- Task objective: Each entry is to be output precisely as it appears.

- Data supplied:
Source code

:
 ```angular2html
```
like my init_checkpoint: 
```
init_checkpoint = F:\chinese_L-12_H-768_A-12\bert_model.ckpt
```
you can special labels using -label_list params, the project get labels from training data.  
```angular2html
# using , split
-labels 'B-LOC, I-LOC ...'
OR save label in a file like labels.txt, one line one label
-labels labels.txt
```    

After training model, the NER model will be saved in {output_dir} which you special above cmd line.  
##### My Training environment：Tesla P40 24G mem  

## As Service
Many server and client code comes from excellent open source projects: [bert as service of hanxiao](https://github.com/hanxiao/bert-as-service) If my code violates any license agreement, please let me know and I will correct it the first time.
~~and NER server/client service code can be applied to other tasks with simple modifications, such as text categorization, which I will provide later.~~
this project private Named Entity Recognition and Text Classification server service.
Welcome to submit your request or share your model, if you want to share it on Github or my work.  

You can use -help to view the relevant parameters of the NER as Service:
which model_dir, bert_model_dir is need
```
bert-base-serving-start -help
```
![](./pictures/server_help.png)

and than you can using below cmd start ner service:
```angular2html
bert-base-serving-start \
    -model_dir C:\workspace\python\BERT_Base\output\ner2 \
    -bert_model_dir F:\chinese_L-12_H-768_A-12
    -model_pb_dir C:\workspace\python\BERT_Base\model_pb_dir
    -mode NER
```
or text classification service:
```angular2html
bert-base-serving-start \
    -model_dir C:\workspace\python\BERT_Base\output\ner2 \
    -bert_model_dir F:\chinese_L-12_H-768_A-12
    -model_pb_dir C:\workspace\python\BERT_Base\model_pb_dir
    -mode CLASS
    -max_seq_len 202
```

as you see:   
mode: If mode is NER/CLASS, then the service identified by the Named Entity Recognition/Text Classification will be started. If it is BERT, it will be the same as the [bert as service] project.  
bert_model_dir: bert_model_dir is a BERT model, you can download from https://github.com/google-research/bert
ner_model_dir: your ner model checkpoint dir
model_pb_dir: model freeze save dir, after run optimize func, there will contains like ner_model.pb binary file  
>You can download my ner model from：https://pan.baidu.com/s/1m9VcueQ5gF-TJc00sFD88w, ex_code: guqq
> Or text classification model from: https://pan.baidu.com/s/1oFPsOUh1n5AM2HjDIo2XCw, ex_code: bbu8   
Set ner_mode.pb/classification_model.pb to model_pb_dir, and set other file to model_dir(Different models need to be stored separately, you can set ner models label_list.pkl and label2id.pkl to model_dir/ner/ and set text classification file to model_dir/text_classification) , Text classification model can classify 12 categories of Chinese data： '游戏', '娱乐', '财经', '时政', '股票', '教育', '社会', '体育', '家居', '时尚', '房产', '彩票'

- Written response:
Source code

:
 ```angular2html
```
like my init_checkpoint: 
```
init_checkpoint = F:\chinese_L-12_H-768_A-12\bert_model.ckpt
```
you can special labels using -label_list params, the project get labels from training data.  
```angular2html
# using , split
-labels 'B-LOC, I-LOC ...'
OR save label in a file like labels.txt, one line one label
-labels labels.txt
```    

After training model, the NER model will be saved in {output_dir} which you special above cmd line.  
##### My Training environment：Tesla P40 24G mem  

## As Service
Many server and client code comes from excellent open source projects: [bert as service of hanxiao](https://github.com/hanxiao/bert-as-service) If my code violates any license agreement, please let me know and I will correct it the first time.
~~and NER server/client service code can be applied to other tasks with simple modifications, such as text categorization, which I will provide later.~~
this project private Named Entity Recognition and Text Classification server service.
Welcome to submit your request or share your model, if you want to share it on Github or my work.  

You can use -help to view the relevant parameters of the NER as Service:
which model_dir, bert_model_dir is need
```
bert-base-serving-start -help
```
![](./pictures/server_help.png)

and than you can using below cmd start ner service:
```angular2html
bert-base-serving-start \
    -model_dir C:\workspace\python\BERT_Base\output\ner2 \
    -bert_model_dir F:\chinese_L-12_H-768_A-12
    -model_pb_dir C:\workspace\python\BERT_Base\model_pb_dir
    -mode NER
```
or text classification service:
```angular2html
bert-base-serving-start \
    -model_dir C:\workspace\python\BERT_Base\output\ner2 \
    -bert_model_dir F:\chinese_L-12_H-768_A-12
    -model_pb_dir C:\workspace\python\BERT_Base\model_pb_dir
    -mode CLASS
    -max_seq_len 202
```

as you see:   
mode: If mode is NER/CLASS, then the service identified by the Named Entity Recognition/Text Classification will be started. If it is BERT, it will be the same as the [bert as service] project.  
bert_model_dir: bert_model_dir is a BERT model, you can download from https://github.com/google-research/bert
ner_model_dir: your ner model checkpoint dir
model_pb_dir: model freeze save dir, after run optimize func, there will contains like ner_model.pb binary file  
>You can download my ner model from：https://pan.baidu.com/s/1m9VcueQ5gF-TJc00sFD88w, ex_code: guqq
> Or text classification model from: https://pan.baidu.com/s/1oFPsOUh1n5AM2HjDIo2XCw, ex_code: bbu8   
Set ner_mode.pb/classification_model.pb to model_pb_dir, and set other file to model_dir(Different models need to be stored separately, you can set ner models label_list.pkl and label2id.pkl to model_dir/ner/ and set text classification file to model_dir/text_classification) , Text classification model can classify 12 categories of Chinese data： '游戏', '娱乐', '财经', '时政', '股票', '教育', '社会', '体育', '家居', '时尚', '房产', '彩票'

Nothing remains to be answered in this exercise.